Is there anything that you are currently failing at yourself?
Yes! I suck at time-management and sticking to my plans and priorities esp. in the medium term.
Do you have a success that is not a traditional one, like jobs or papers, that you are proud of today?
As I participated in the American Elections debates online over the years, I noticed they were only worsening the political divide and weren’t helping with bridging the gap! Hence, I’ve been itching to meet the real American voters in the real world and something “real” instead of another Twitter debate.
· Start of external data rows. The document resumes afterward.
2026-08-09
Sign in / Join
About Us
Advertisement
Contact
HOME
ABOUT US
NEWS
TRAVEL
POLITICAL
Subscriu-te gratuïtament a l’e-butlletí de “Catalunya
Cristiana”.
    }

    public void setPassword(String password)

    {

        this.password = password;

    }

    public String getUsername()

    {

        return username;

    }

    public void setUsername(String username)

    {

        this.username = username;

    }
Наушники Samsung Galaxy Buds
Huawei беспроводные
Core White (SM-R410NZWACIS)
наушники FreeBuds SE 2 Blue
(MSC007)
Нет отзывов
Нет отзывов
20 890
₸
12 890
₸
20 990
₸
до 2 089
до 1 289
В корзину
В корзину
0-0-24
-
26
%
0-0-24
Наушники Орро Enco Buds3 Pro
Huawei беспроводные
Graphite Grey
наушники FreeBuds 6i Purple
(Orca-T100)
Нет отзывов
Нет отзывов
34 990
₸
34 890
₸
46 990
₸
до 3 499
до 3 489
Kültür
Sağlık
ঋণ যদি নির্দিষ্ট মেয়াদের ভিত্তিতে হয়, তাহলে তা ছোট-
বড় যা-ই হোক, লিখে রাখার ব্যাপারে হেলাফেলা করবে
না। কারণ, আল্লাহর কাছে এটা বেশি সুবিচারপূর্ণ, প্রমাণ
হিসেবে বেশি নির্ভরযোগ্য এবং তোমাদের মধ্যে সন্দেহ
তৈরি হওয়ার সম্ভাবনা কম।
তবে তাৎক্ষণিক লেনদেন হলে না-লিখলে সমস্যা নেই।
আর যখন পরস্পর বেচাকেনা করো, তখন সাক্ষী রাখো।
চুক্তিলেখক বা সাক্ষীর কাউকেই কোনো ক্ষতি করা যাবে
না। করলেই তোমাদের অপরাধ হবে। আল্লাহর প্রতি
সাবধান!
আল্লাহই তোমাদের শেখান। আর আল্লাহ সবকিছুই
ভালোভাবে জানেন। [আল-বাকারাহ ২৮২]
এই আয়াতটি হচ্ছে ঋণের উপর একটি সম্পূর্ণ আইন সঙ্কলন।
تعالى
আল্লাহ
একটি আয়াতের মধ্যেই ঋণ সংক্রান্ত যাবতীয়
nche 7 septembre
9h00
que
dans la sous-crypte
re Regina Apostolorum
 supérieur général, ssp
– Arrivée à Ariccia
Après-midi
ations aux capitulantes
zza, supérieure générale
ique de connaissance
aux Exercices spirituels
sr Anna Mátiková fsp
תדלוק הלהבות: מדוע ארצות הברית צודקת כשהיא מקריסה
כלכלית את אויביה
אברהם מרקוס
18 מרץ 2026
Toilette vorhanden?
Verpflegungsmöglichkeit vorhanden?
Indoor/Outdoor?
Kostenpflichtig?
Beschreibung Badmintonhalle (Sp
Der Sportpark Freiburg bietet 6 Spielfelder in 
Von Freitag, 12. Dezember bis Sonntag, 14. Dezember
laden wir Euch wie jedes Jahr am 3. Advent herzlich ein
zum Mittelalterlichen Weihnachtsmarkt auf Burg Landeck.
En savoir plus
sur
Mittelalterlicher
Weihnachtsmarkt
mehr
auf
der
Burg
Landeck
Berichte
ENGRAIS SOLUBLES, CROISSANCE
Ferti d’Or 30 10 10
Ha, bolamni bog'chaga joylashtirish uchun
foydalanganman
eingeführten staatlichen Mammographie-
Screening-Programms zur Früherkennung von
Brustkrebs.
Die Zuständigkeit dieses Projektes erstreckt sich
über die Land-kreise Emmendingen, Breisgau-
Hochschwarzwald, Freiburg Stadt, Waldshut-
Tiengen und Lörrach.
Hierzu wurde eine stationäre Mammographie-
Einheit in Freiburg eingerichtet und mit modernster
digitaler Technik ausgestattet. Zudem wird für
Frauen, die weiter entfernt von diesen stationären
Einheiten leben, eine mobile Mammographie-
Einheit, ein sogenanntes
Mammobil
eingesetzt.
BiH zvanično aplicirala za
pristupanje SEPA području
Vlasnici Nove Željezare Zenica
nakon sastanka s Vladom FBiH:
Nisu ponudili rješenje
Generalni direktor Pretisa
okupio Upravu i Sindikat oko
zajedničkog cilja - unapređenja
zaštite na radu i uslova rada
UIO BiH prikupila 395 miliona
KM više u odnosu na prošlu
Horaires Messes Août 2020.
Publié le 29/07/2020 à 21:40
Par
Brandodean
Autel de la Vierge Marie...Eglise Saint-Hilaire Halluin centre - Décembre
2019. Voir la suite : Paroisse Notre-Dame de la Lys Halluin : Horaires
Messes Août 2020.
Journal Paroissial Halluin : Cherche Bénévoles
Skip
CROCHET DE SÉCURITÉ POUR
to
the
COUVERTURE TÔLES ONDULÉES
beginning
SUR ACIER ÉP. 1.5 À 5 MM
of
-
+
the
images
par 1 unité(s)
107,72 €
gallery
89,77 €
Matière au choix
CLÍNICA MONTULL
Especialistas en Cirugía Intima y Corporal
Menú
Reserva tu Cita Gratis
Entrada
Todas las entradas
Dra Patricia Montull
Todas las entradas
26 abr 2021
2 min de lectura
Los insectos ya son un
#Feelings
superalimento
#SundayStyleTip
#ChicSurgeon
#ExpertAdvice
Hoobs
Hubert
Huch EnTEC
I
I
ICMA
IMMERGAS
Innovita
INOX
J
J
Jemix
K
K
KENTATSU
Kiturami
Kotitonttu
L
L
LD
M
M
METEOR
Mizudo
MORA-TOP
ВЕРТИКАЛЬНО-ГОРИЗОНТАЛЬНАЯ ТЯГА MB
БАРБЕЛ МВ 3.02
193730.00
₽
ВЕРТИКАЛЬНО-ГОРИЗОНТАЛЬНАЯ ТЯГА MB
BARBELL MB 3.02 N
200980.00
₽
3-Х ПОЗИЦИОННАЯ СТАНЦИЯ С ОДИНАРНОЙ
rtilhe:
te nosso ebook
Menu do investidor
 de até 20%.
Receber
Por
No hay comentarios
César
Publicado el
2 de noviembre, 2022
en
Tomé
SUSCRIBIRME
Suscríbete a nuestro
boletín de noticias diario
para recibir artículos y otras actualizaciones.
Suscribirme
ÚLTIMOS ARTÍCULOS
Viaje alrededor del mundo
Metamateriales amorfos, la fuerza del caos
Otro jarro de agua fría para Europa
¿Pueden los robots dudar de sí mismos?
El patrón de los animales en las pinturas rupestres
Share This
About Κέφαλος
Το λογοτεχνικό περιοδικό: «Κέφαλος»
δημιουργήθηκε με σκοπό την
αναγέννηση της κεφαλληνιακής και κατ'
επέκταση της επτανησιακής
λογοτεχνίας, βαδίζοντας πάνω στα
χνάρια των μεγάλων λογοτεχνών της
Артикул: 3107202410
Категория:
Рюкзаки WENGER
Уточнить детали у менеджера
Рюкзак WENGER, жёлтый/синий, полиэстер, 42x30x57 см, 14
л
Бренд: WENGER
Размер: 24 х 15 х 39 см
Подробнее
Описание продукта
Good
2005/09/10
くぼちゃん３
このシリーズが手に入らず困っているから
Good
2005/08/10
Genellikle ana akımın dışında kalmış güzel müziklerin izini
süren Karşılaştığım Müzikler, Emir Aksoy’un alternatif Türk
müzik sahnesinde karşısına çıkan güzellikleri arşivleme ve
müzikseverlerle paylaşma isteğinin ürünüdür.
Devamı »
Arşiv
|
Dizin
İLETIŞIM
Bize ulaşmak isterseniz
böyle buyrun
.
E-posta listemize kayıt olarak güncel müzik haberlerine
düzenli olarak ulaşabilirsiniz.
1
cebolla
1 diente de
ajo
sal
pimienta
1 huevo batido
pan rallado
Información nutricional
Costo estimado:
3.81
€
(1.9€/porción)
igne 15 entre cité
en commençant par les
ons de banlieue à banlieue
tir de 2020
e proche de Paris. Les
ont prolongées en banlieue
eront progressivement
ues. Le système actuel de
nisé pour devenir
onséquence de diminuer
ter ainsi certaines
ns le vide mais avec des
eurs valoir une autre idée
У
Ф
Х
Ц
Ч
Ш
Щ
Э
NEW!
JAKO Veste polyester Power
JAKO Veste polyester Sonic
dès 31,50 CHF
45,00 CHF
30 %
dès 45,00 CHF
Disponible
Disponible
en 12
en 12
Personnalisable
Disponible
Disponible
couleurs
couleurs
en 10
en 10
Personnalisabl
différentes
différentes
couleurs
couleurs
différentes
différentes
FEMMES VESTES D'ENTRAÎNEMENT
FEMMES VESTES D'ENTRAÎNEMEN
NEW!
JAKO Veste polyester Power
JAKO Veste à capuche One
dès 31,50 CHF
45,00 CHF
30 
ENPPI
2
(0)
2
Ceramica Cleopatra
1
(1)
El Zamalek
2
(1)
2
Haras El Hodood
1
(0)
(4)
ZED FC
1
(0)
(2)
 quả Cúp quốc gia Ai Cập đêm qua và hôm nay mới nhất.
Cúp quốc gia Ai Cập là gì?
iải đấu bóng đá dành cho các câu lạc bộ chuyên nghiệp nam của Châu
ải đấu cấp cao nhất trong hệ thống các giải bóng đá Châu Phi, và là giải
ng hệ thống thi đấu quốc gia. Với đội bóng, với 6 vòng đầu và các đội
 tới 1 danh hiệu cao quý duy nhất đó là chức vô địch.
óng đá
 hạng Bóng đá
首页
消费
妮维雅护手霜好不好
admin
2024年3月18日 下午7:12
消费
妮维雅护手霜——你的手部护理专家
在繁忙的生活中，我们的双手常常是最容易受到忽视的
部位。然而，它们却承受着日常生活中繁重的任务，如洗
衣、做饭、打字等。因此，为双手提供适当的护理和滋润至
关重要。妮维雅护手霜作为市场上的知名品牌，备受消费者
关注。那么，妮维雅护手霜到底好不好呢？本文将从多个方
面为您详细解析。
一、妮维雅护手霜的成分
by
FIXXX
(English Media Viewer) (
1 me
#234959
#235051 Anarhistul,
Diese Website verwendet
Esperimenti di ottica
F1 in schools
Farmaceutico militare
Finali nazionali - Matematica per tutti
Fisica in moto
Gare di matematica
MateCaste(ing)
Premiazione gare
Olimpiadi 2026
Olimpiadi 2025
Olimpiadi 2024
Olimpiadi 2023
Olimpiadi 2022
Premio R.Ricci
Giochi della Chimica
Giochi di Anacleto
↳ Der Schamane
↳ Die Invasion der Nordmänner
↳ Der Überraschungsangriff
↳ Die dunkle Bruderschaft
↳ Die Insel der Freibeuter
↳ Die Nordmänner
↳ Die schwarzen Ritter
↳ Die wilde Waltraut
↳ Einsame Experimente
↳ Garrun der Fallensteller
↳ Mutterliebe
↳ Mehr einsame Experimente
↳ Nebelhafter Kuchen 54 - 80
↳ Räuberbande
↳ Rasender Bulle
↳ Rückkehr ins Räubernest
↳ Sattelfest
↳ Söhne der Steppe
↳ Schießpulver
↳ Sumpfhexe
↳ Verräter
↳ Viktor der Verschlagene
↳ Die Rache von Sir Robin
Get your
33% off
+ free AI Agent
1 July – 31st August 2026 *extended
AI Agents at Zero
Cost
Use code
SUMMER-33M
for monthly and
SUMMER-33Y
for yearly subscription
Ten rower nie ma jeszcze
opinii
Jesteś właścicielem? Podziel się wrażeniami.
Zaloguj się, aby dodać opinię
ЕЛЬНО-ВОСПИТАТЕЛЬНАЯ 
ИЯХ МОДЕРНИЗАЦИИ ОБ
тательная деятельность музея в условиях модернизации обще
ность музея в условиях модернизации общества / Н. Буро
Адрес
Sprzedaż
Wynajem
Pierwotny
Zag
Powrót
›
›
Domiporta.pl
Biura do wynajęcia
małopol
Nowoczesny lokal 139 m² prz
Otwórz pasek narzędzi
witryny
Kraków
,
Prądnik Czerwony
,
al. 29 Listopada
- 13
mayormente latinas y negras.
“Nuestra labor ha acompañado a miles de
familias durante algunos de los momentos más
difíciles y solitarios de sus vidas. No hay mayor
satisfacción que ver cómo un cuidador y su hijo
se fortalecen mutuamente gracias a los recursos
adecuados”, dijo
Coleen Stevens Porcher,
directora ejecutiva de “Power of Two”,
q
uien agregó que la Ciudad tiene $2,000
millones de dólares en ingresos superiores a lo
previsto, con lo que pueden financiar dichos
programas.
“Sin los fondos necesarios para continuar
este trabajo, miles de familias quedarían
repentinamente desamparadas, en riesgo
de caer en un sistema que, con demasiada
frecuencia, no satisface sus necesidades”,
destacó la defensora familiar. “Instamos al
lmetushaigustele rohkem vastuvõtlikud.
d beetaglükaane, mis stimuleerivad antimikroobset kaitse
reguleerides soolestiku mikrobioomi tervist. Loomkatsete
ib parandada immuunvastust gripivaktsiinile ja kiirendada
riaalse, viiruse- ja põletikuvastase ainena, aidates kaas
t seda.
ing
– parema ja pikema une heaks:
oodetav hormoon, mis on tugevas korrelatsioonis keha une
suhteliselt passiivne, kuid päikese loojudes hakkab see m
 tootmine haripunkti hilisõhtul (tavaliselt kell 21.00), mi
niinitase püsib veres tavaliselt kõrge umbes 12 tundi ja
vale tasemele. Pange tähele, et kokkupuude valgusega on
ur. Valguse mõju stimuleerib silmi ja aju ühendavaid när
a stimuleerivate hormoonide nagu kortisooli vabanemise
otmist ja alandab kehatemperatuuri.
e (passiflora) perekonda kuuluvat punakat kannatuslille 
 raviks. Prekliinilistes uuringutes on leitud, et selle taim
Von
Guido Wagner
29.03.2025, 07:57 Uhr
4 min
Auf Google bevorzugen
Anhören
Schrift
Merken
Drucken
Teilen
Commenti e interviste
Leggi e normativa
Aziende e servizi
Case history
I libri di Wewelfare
While the pandemic didn’t really help this cause, I was able to visit many poll centers in the Greater Pittsburgh area to distribute water and food on the historic 2020 American Election Day.
The original idea was to help the voters stay in line and make sure they vote as Pennsylvania was a critical swing state. However, as large numbers voted by mail, the lines weren’t as long as expected. So, I was able to help the poll workers themselves! They were visibly and clearly delighted to see somebody offer them water and chocolates. And that was an experience I wouldn’t forget for sometime.